Performance - Net of Fees

Past performance is not a reliable indicator of future performance.

30-Nov-2023 - Archibald Ciganer, Portfolio Manager,
Japanese equities rallied in November as expectations that US interest rates had peaked pushed riskier assets higher. A strong corporate earnings season and continued weakness in the yen also lent support. Within the portfolio, our choice of securities in electric appliances and precision instruments dragged. An electronic and media conglomerate’s second-quarter operating profit missed consensus, due primarily to technical reasons in the financial services segment. Stock picks in machinery also detracted. Shares of a commercial kitchen equipment producer were subject to profit taking after the company reported new historical-high quarterly profits, driven by its overseas operations. Conversely, security selection in information technology and services added value. Shares of an e-commerce firm rose on strong results showing solid demand for online payment services across a broad range of sectors. Commercial and wholesale trade was a further area of strength. A leading trading company raised its profit forecast on the weaker yen and stronger expectations for its machinery business.
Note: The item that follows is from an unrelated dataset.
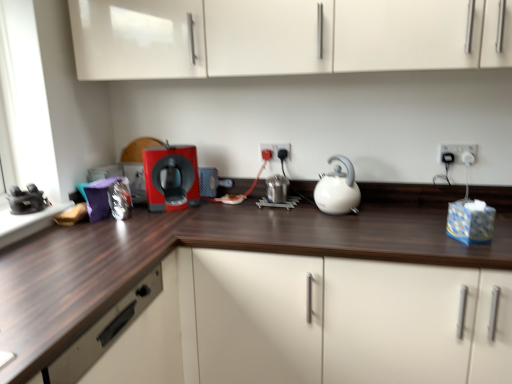
At what (x,y) coordinates should I click in order to perform the action: click on wooden drawer at lower left. Please return your answer as a coordinate pair (x, y). Looking at the image, I should click on (104, 332).

What do you see at coordinates (277, 149) in the screenshot?
I see `matte plastic plug at center, arranged as the first electric outlet when viewed from the left` at bounding box center [277, 149].

This screenshot has height=384, width=512. Find the location of `white glossy kettle at center`. white glossy kettle at center is located at coordinates (338, 189).

At what (x,y) coordinates should I click in order to perform the action: click on matte plastic coffee machine at center. Please return your answer as a coordinate pair (x, y). This screenshot has height=384, width=512. Looking at the image, I should click on (170, 177).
30-Nov-2023 - Archibald Ciganer, Portfolio Manager,
We are positioned overweight the construction and materials sector, where we are finding investment opportunities among leading makers of silicon wafers, for example. This is in an environment of an anticipated recovery in wafer demand over a longer time horizon alongside improving industry discipline. Among the month’s trading activity, we took some profits in banks, following their strong share price performance this year within the context of the Bank of Japan's monetary policy tweaks and anticipation of further normalisation.